In question two of Ask the Experts on Biomarkers, our experts provide their thoughts on how biomarkers in bioanalysis can be harmonized.
With the increase in demand and research for biomarkers can the field be standardized and regulated?
Devagi Mehta, Chris Stebbins, Danielle Graham and Lauren Stevenson (Biogen)
“We feel it is important that biomarkers aredeveloped using a fit-for-purpose philosophy, where the science drives the validation and regulatory approaches. Biomarkers are not one size fits all, thus biomarker development and implementation must be viewed in the context of use and shouldn’t beamenable to wholesale standardization.
Often a fit-for-purpose biomarker assay qualification can involve a more comprehensive and rigorous approach than what would be associated with a PK assay. Instead, what should be standardized are opportunities for frequent engagement with the regulators throughout the drug development process to help advance biomarkers used for internal decision-making to a point where they can enable patient treatment and regulatory decisions. This is true both for the biomarkers themselves as well as for any novel technology used in their measurement.”
John Allinson (LGC Group)
Standardization in regulated bioanalysis for PK assays has been successfully achieved – sadly, not so for biomarkers. Unfortunately, unlike Biomarker science, PK allows for a single, simplified and standardized protocol to all assays – where the only differences encountered are technical differences in methods (eg LBA vs LC–MS/MS), which leads to different acceptance criteria for each technology – but which remains the same across all different drug molecules using that technique.

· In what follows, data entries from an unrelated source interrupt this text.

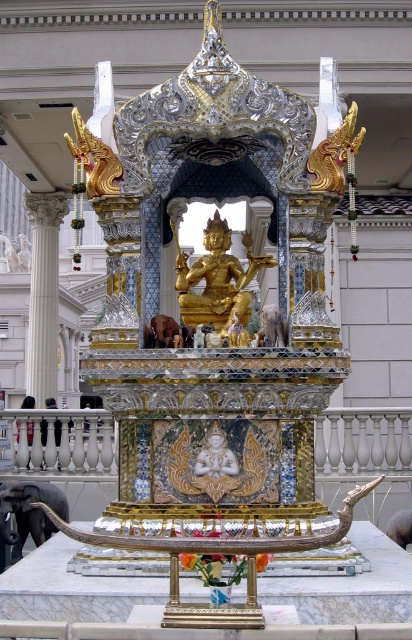
Question: Is gold polished statue at center smaller than white marble column at left?

Choices:
 (A) yes
 (B) no

Answer: (A)

Question: Which object appears closest to the camera in this image?

Choices:
 (A) white marble column at left
 (B) gold polished statue at center

Answer: (B)

Question: Which object is farther from the camera taking this photo?

Choices:
 (A) white marble column at left
 (B) gold polished statue at center

Answer: (A)

Question: Which point is farther from the camera taking this photo?

Choices:
 (A) (240, 298)
 (B) (32, 266)

Answer: (B)

Question: Can you confirm if gold polished statue at center is positioned above white marble column at left?

Choices:
 (A) no
 (B) yes

Answer: (A)

Question: Is gold polished statue at center smaller than white marble column at left?

Choices:
 (A) yes
 (B) no

Answer: (A)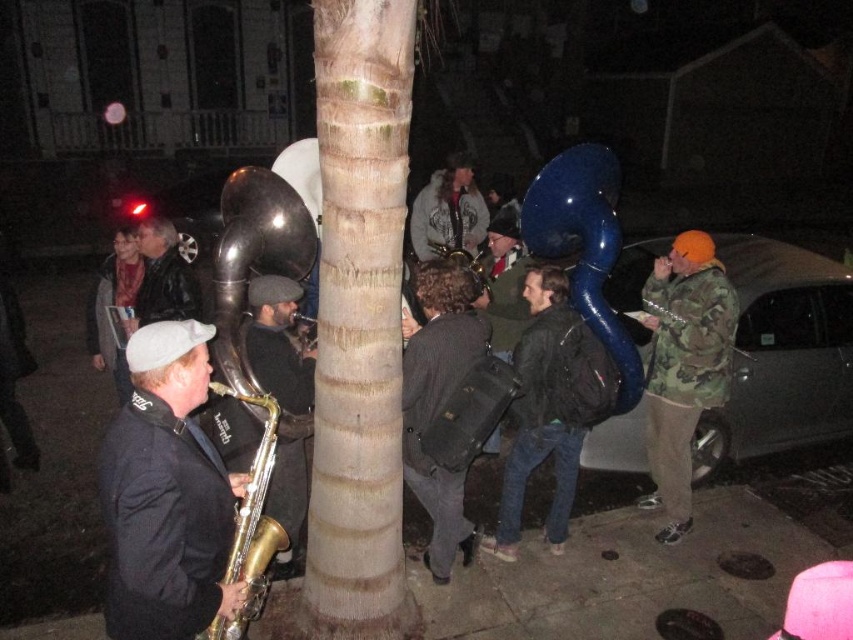
You are a photographer standing in front of the musicians. You want to take a photo that includes both the camo jacket at right and the shiny silver saxophone at center. Which object should you focus on first if you want to ensure both are in the frame?

The camo jacket at right is much taller than the shiny silver saxophone at center, so you should focus on the camo jacket at right first to ensure it fits within the frame.

You are a photographer standing at the center of the scene. You want to take a photo of the camo jacket at right and the tree trunk on the left. How far apart are these two objects in meters?

The camo jacket at right and the tree trunk on the left are 4.21 meters apart.

You are standing in the nighttime scene and want to place a small decoration between the two points, point (282,403) and point (503,248). Which point should the decoration be closer to in order to appear larger in the image?

The decoration should be placed closer to point (282,403) because it is closer to the camera, making objects placed there appear larger in the image.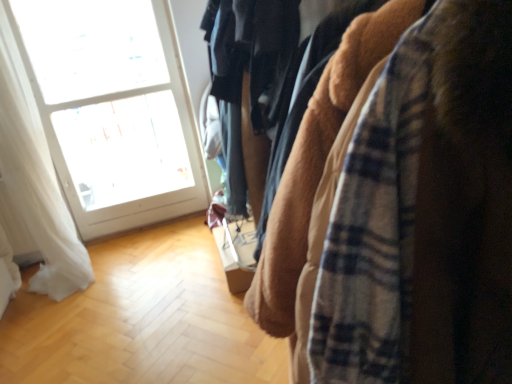
This screenshot has width=512, height=384. I want to click on vacant area situated below white glass window at upper left (from a real-world perspective), so click(141, 226).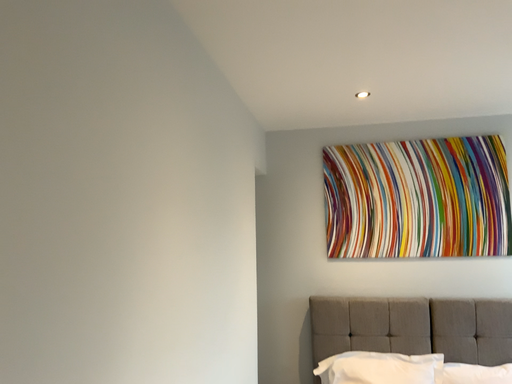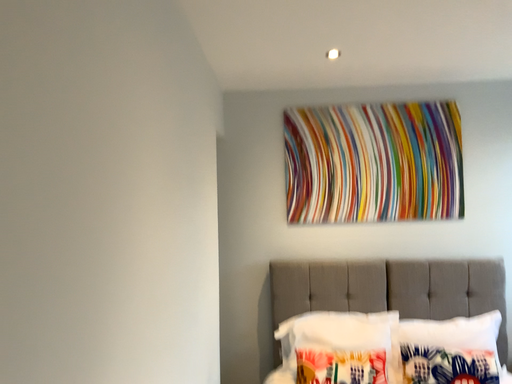
Question: How did the camera likely rotate when shooting the video?

Choices:
 (A) rotated left
 (B) rotated right

Answer: (B)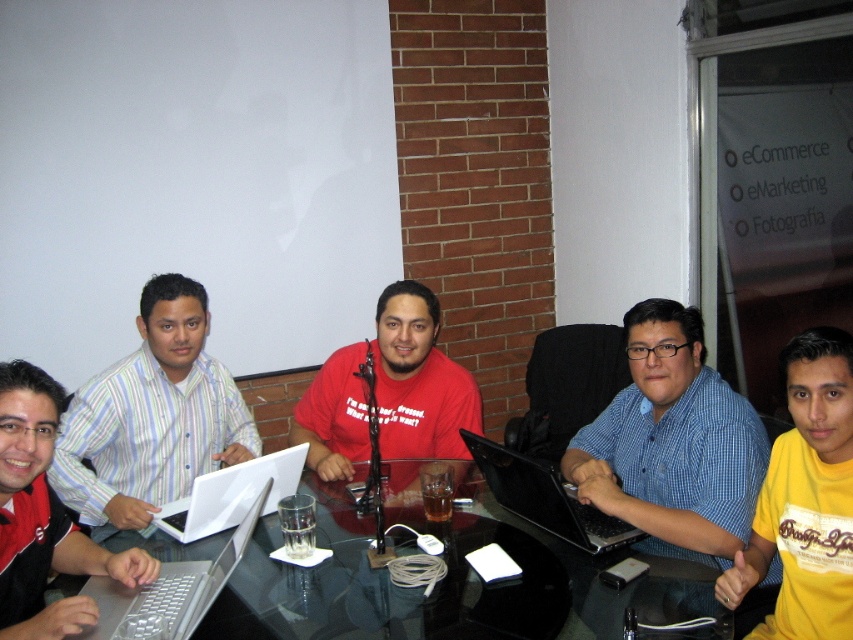
Can you confirm if light blue striped shirt at left is smaller than black glossy laptop at center?

Actually, light blue striped shirt at left might be larger than black glossy laptop at center.

Locate an element on the screen. This screenshot has width=853, height=640. light blue striped shirt at left is located at coordinates (44, 516).

Locate an element on the screen. light blue striped shirt at left is located at coordinates (44, 516).

Locate an element on the screen. This screenshot has width=853, height=640. light blue striped shirt at left is located at coordinates (44, 516).

Can you confirm if striped cotton shirt at left is positioned below matte red shirt at center?

Yes, striped cotton shirt at left is below matte red shirt at center.

Which of these two, striped cotton shirt at left or matte red shirt at center, stands taller?

Standing taller between the two is striped cotton shirt at left.

Describe the element at coordinates (152, 417) in the screenshot. I see `striped cotton shirt at left` at that location.

Locate an element on the screen. The width and height of the screenshot is (853, 640). striped cotton shirt at left is located at coordinates (152, 417).

This screenshot has height=640, width=853. I want to click on striped cotton shirt at left, so click(152, 417).

Can you confirm if striped cotton shirt at left is thinner than silver metallic laptop at lower left?

No.

Is point (84, 413) positioned in front of point (222, 572)?

No.

Locate an element on the screen. striped cotton shirt at left is located at coordinates (152, 417).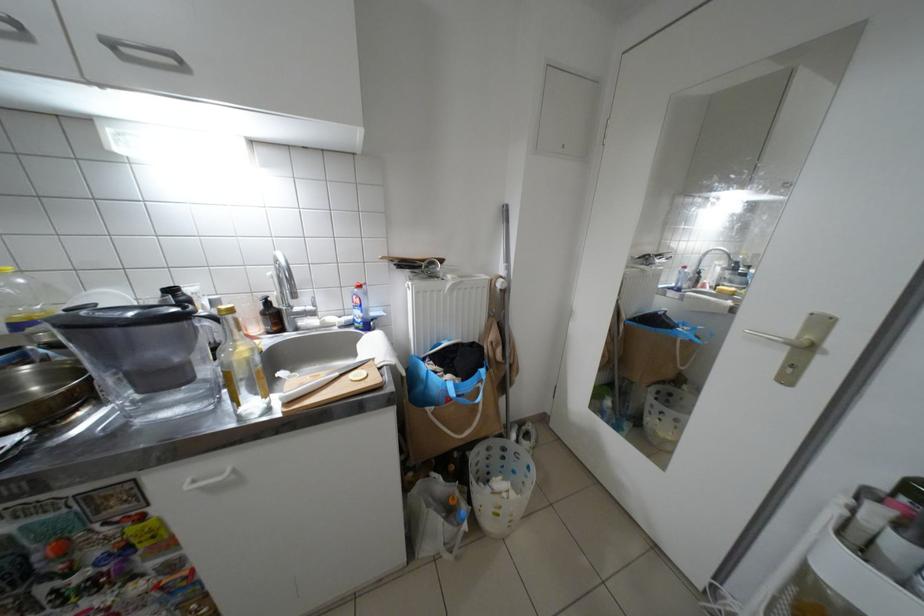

However, since the physiological differences in biomarkers can be marked, this system does not work if we are seeking the best outcome from our methods in terms of quality of data and correct clinical interpretation – all of which can impact the decision making process in terms of potentially progressing or halting a drug’s development. So today, we still do not have harmonization – even on some key issues. There has been a “mood change” I believe that I have witnessed over the last 12–18 months, where many more scientists are speaking out with a more unified message that “biomarker assays are NOT PK assays” – and this, if long overdue, is to be welcomed enthusiastically.
The fact that biomarker science is a complicated subject means that the solutions we need will also be complex. There is no simple approach.. This is a subject where we need to get the science right – ultimately for the benefit of patients and healthcare in general.